## EXTRACTED ENTRIES
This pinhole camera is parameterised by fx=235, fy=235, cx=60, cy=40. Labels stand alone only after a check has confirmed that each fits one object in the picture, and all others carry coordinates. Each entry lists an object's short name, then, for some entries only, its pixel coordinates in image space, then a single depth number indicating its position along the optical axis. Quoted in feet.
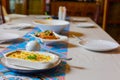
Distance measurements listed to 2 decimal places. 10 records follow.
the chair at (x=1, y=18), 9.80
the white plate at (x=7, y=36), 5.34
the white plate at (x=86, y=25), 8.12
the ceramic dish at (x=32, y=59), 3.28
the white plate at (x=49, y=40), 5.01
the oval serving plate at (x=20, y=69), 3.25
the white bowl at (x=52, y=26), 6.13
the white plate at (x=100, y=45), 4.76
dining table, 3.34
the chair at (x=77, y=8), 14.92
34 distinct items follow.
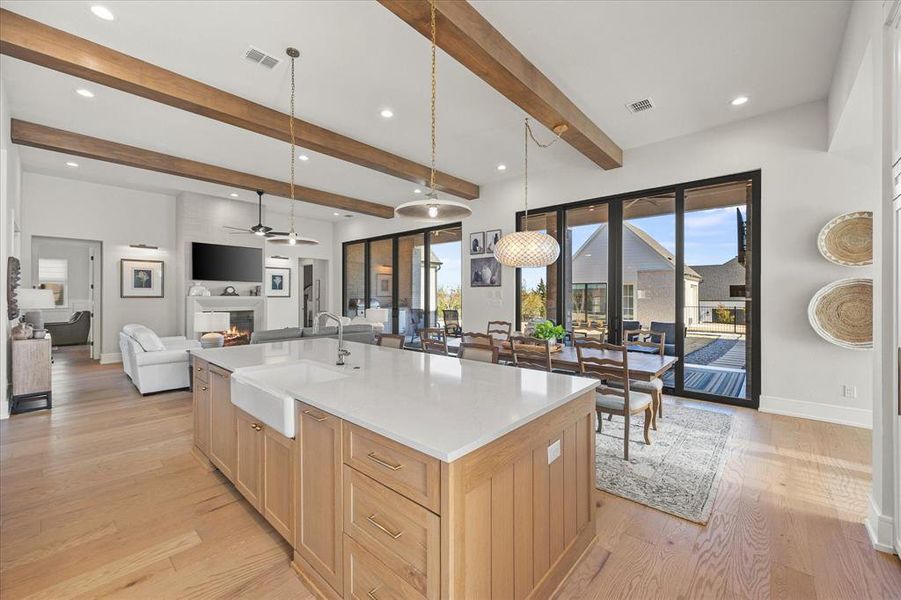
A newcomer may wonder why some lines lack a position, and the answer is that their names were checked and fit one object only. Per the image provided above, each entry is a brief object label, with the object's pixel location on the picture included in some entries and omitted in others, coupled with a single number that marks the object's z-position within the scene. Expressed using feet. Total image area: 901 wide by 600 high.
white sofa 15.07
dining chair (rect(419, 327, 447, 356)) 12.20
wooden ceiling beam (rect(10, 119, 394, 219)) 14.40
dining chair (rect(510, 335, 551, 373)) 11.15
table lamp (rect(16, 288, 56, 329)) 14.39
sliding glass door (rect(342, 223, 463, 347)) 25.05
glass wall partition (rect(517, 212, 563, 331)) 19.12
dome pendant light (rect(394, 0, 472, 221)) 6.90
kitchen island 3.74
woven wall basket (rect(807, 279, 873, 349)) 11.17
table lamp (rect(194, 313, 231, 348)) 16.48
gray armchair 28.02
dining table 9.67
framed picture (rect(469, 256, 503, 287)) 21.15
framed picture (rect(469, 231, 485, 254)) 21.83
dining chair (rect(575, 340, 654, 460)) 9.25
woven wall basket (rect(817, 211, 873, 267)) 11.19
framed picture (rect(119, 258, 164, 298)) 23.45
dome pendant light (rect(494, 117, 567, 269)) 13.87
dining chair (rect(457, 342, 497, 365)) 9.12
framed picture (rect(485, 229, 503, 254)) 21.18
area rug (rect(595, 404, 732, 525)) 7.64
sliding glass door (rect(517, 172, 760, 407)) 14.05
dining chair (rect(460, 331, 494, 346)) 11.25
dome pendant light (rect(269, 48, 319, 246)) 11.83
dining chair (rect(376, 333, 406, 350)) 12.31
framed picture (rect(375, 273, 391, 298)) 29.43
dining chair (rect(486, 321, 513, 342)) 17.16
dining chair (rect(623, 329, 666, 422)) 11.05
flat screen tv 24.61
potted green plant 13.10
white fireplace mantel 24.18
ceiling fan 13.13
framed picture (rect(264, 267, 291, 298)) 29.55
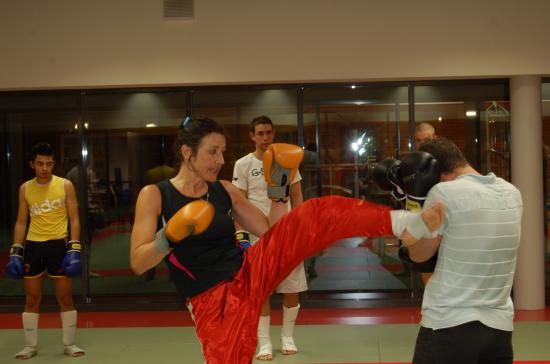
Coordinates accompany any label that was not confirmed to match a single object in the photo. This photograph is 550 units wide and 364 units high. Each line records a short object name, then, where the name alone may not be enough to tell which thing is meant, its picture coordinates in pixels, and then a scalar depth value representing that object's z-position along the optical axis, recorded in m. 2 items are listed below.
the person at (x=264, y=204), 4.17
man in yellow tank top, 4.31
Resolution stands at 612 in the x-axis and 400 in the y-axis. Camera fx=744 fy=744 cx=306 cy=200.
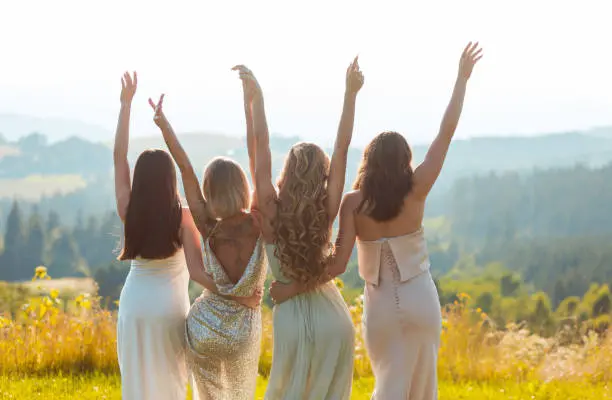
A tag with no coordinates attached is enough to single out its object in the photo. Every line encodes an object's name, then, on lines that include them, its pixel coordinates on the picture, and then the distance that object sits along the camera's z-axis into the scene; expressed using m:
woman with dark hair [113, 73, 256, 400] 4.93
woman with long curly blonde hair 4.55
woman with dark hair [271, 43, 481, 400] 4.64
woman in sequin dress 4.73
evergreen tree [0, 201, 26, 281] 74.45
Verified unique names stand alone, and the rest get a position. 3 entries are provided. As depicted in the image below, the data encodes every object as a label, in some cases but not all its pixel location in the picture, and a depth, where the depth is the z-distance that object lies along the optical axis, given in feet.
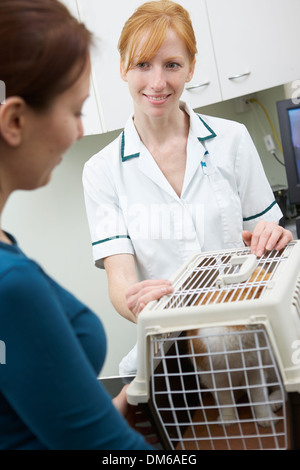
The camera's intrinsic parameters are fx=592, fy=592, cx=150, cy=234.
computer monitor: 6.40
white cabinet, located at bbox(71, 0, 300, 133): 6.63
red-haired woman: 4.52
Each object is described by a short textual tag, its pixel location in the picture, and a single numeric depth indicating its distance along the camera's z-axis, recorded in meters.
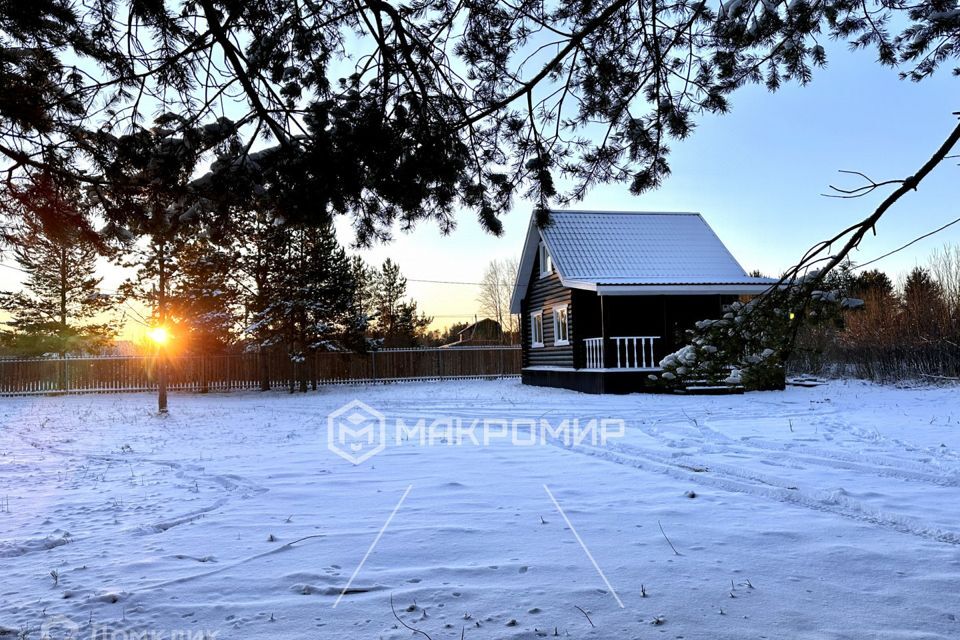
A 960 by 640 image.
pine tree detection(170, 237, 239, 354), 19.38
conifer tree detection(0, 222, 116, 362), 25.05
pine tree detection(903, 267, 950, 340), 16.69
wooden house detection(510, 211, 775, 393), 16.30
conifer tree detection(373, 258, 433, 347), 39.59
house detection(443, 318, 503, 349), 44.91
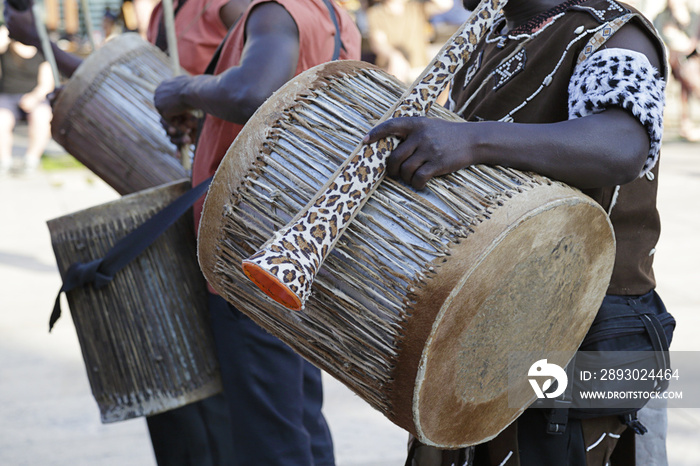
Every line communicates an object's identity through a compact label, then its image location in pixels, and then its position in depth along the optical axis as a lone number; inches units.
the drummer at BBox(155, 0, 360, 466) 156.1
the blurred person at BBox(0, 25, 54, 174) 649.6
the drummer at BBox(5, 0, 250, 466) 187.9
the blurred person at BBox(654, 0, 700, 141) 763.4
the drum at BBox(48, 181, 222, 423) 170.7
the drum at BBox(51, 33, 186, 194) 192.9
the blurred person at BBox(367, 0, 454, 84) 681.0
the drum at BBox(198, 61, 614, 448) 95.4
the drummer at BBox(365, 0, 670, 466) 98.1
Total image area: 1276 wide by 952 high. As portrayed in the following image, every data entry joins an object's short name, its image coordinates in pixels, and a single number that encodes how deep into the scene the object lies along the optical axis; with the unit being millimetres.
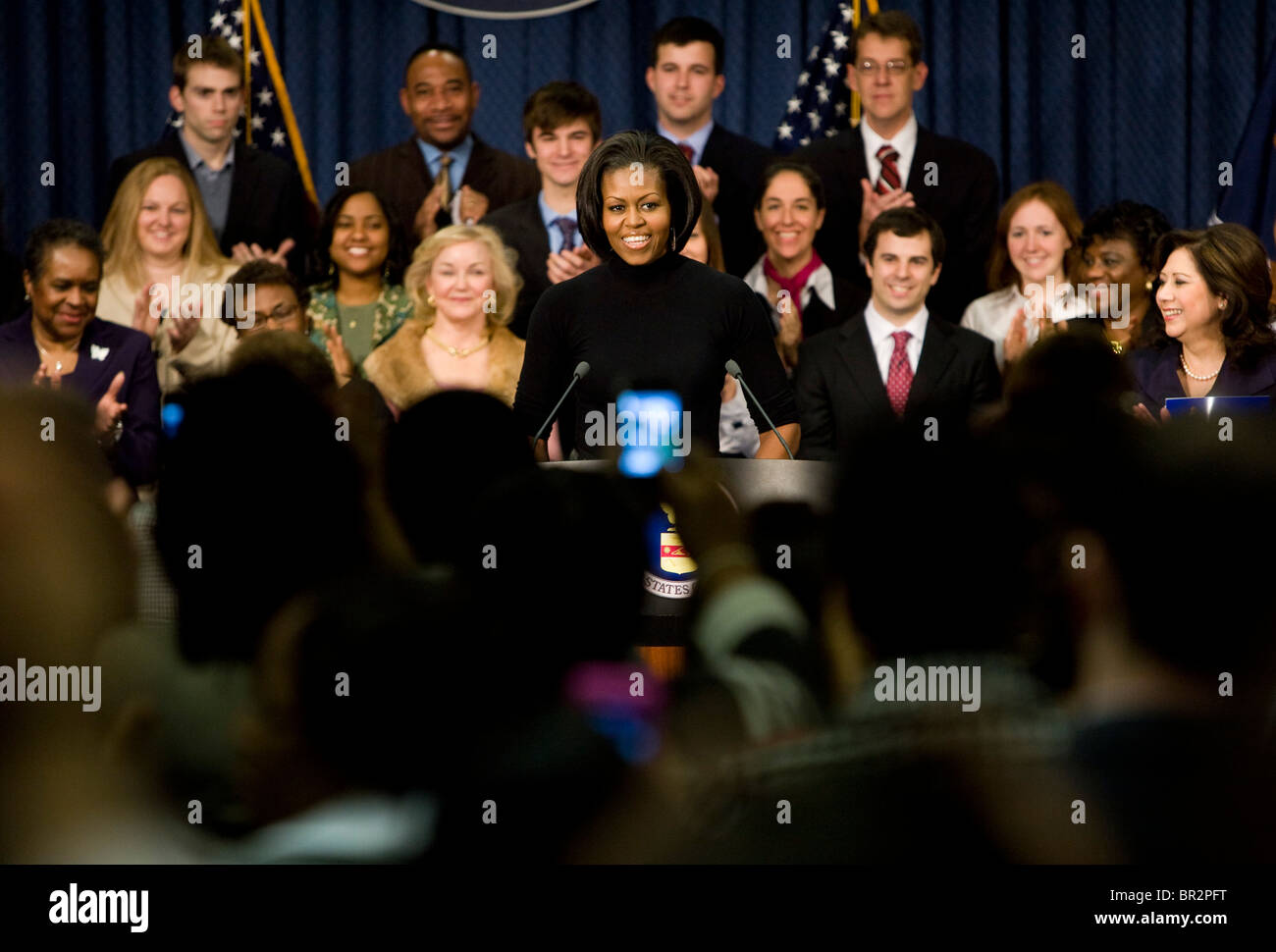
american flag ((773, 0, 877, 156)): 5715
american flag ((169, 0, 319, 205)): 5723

## PROBLEM DESCRIPTION
Copy everything above from the line holding "house detection(443, 318, 503, 349), 44.91" down to the line holding "the drum at BBox(198, 61, 614, 448) 95.4", both ends included, exactly as it stands and without the pictures.

## WRITTEN ANSWER
house detection(443, 318, 503, 349), 44.91
Every line communicates an object's identity through a compact label, then its image location in pixels, and then its position in depth along the optical axis as a lone number; inches units.
the drummer at BBox(155, 0, 360, 466) 156.1
the blurred person at BBox(0, 25, 54, 174) 649.6
the drummer at BBox(5, 0, 250, 466) 187.9
the blurred person at BBox(654, 0, 700, 141) 763.4
the drum at BBox(48, 181, 222, 423) 170.7
the drum at BBox(51, 33, 186, 194) 192.9
the blurred person at BBox(367, 0, 454, 84) 681.0
the drum at BBox(198, 61, 614, 448) 95.4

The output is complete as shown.